Скажем, если бы в тот вечер Охеда, Бальбоа и он сам не собрались все вместе в таверне «Четыре ветра», если бы туповатый капитан Педраса не заявился бы туда в ту самую минуту, когда слуга оказался возле их стола — весьма вероятно, что этот тощий человек с горящими глазами и пламенной речью никогда бы не сошелся с доном Алонсо де Охедой, не стал бы его доверенным лицом, и тот не сделал бы его своим помощником. Ведь именно благодаря Охеде военная карьера этого человека с железной волей медленно, но неуклонно пошла в гору, и уже на закате жизни, будучи почти стариком, он совершил один из самых удивительных подвигов в истории человечества, покорив при помощи жалкой кучки безумцев сказочную империю Перу, которую населяло более шести миллионов человек.
— Я прибыл сюда на одном из кораблей Колумба, во время его последнего плавания, — поведал Писарро, когда им наконец удалось его разговорить. — Собирался плыть вместе с ним в Сипанго и Катай, но пришлось остаться здесь.
— И почему же?
— Все подхватили лихорадку, и нас высадили в Пуэрто-Эрмосо, в двадцати лигах отсюда — как раз накануне того рокового дня, когда ужасная буря потопила большую флотилию.
— Тебе повезло!
— Повезло? — изумился тот. — Я отправился в Новый свет в поисках приключений, а вовсе не для того, чтобы сидеть, как собака на привязи, на этом проклятом острове, где нет ни малейшего шанса добиться успеха. В Трухильо я пас свиней, а здесь обслуживаю всякий сброд в таверне. Головокружительная карьера, не правда ли?
— Наберись терпения, — посоветовал канарец.
— Терпения? В моем возрасте? — криво усмехнулся Писарро. — В мои года мне следовало быть по меньшей мере капитаном, если я действительно хочу чего-то добиться, а я до сих пор не могу назвать себя даже настоящим солдатом. У меня даже шпаги нет! Только тряпка, которой я протираю столы.
— Охеда — капитан, и шпага у него есть, но его жилище еще хуже твоего, — заметил Сьенфуэгос.
— Но он может гордиться своим именем, этого у него никто не отнимет. Он принадлежит к древнему, знатному и славному роду, — покачал головой Писарро. — Весьма почтенному роду. Я тоже сын аристократа, только незаконнорожденный.
— Это не твоя вина.
— Нет, конечно. Разумеется, я не виноват в том, что я незаконнорожденный.
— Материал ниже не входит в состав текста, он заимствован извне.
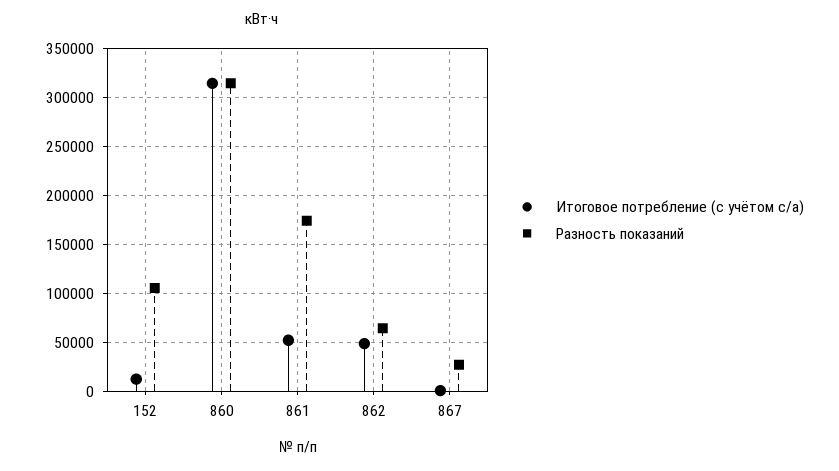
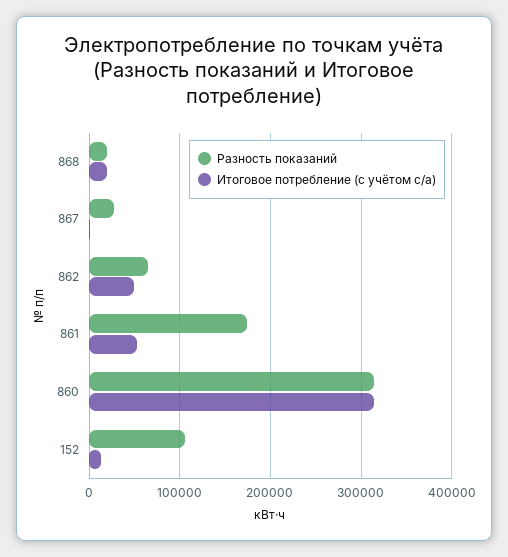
  {
    "Итоговое потребление (с учётом с/а)": {
      "152": 10000,
      "860": 310000,
      "861": 50000,
      "862": 50000,
-     "867": 0
+     "867": 0,
+     "868": 20000
    },
    "Разность показаний": {
      "152": 110000,
      "860": 310000,
      "861": 170000,
      "862": 60000,
-     "867": 30000
+     "867": 30000,
+     "868": 20000
    }
  }

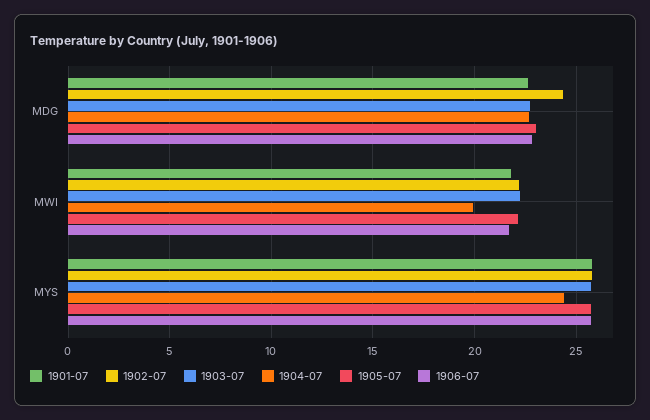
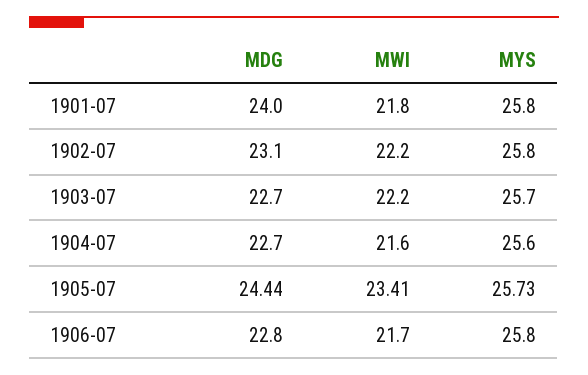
  {
    "1901-07": {
-     "MDG": 22.5,
+     "MDG": 24,
      "MWI": 21.8,
      "MYS": 25.8
    },
    "1902-07": {
-     "MDG": 24.5,
+     "MDG": 23.1,
      "MWI": 22.2,
      "MYS": 25.8
    },
    "1903-07": {
      "MDG": 22.7,
      "MWI": 22.2,
      "MYS": 25.7
    },
    "1904-07": {
      "MDG": 22.7,
-     "MWI": 20,
+     "MWI": 21.6,
-     "MYS": 24.5
+     "MYS": 25.6
    },
    "1905-07": {
-     "MDG": 23,
+     "MDG": 24.44,
-     "MWI": 22,
+     "MWI": 23.41,
      "MYS": 25.73
    },
    "1906-07": {
      "MDG": 22.8,
      "MWI": 21.7,
      "MYS": 25.8
    }
  }

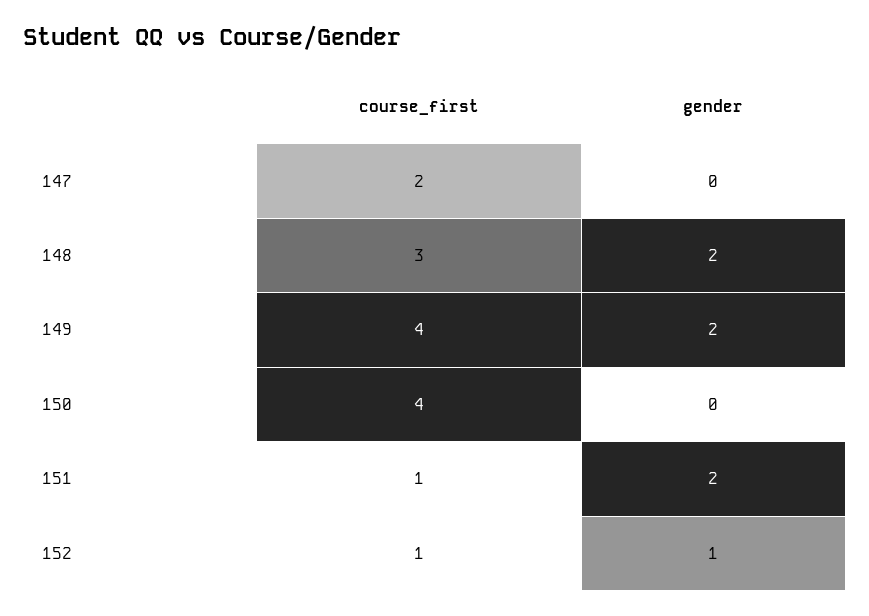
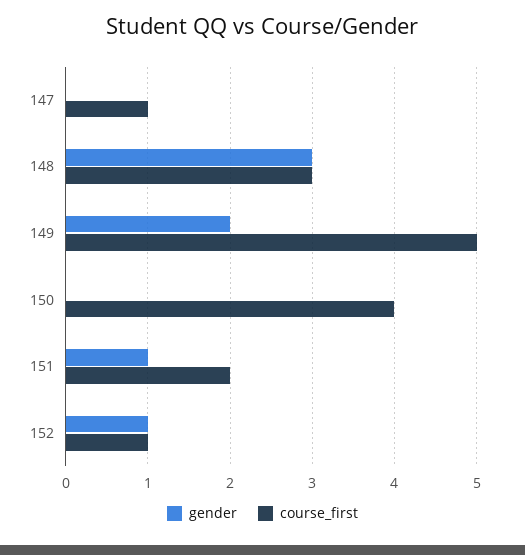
  {
    "course_first": {
-     "147": 2,
+     "147": 1,
      "148": 3,
-     "149": 4,
+     "149": 5,
      "150": 4,
-     "151": 1,
+     "151": 2,
      "152": 1
    },
    "gender": {
      "147": 0,
-     "148": 2,
+     "148": 3,
      "149": 2,
      "150": 0,
-     "151": 2,
+     "151": 1,
      "152": 1
    }
  }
Но моя вина в том, что я до сих пор не научился читать и писать.
— Ну, этому никогда не поздно научиться.
— Этому, может быть, и не поздно, а вот почета и славы мне уже не добиться, — он цокнул языком, словно подшучивая над самим собой. — Вот надо же было такому случиться, что стоило мне взойти на корабль первооткрывателя Нового Света, как меня угораздило подхватить эту чертову лихорадку!
— Не знаю, насколько тебя утешат мои слова, — заметил Сьенфуэгос, — но судя по моему личному опыту, слава достается не тем, кто за ней гонится, и даже не тем, кто ее действительно заслуживает, а тем, кого она сама пожелает выбрать. В конце концов, она ведь тоже женщина.
— Быть может, оно и так, но это не значит, что я должен опускать руки, — ответил Писарро. — Там, откуда я прибыл, родные братья задирали передо мной носы. Они только и знали, что похвалялись своим высоким происхождением и богатством, а я должен был кланяться им, потому что я — всего лишь сын судомойки. А значит, для меня единственный способ доказать, что я ничем не хуже их — это добиться богатства и славы, пусть даже мне придется для этого порвать все жилы.